## YOUR TASK
Reproduce every line of the listing below without any change, and omit the pictures from your output.

(Collected data)
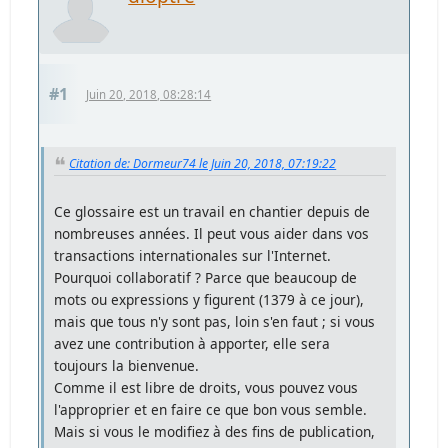
#1
Juin 20, 2018, 08:28:14
Citation de: Dormeur74 le Juin 20, 2018, 07:19:22
Ce glossaire est un travail en chantier depuis de
nombreuses années. Il peut vous aider dans vos
transactions internationales sur l'Internet.
Pourquoi collaboratif ? Parce que beaucoup de
mots ou expressions y figurent (1379 à ce jour),
mais que tous n'y sont pas, loin s'en faut ; si vous
avez une contribution à apporter, elle sera
toujours la bienvenue.
Comme il est libre de droits, vous pouvez vous
l'approprier et en faire ce que bon vous semble.
Mais si vous le modifiez à des fins de publication,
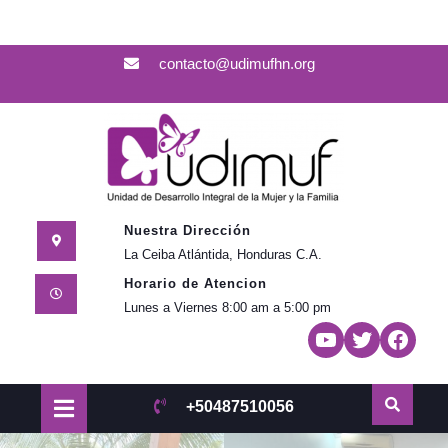
Skip
contacto@udimufhn.org
to
content
Nuestra Dirección
La Ceiba Atlántida, Honduras C.A.
Horario de Atencion
Lunes a Viernes 8:00 am a 5:00 pm
YouTube
Twitter
Face
Open
+50487510056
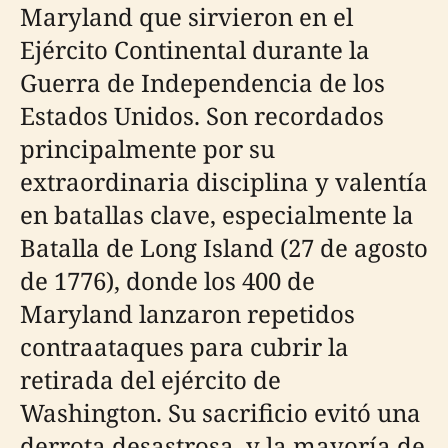
Maryland que sirvieron en el
Ejército Continental durante la
Guerra de Independencia de los
Estados Unidos. Son recordados
principalmente por su
extraordinaria disciplina y valentía
en batallas clave, especialmente la
Batalla de Long Island (27 de agosto
de 1776), donde los 400 de
Maryland lanzaron repetidos
contraataques para cubrir la
retirada del ejército de
Washington. Su sacrificio evitó una
derrota desastrosa, y la mayoría de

## ANSWER FOR THE TASK
#1
Juin 20, 2018, 08:28:14
Citation de: Dormeur74 le Juin 20, 2018, 07:19:22
Ce glossaire est un travail en chantier depuis de
nombreuses années. Il peut vous aider dans vos
transactions internationales sur l'Internet.
Pourquoi collaboratif ? Parce que beaucoup de
mots ou expressions y figurent (1379 à ce jour),
mais que tous n'y sont pas, loin s'en faut ; si vous
avez une contribution à apporter, elle sera
toujours la bienvenue.
Comme il est libre de droits, vous pouvez vous
l'approprier et en faire ce que bon vous semble.
Mais si vous le modifiez à des fins de publication,
Skip
contacto@udimufhn.org
to
content
Nuestra Dirección
La Ceiba Atlántida, Honduras C.A.
Horario de Atencion
Lunes a Viernes 8:00 am a 5:00 pm
YouTube
Twitter
Face
Open
+50487510056
Maryland que sirvieron en el
Ejército Continental durante la
Guerra de Independencia de los
Estados Unidos. Son recordados
principalmente por su
extraordinaria disciplina y valentía
en batallas clave, especialmente la
Batalla de Long Island (27 de agosto
de 1776), donde los 400 de
Maryland lanzaron repetidos
contraataques para cubrir la
retirada del ejército de
Washington. Su sacrificio evitó una
derrota desastrosa, y la mayoría de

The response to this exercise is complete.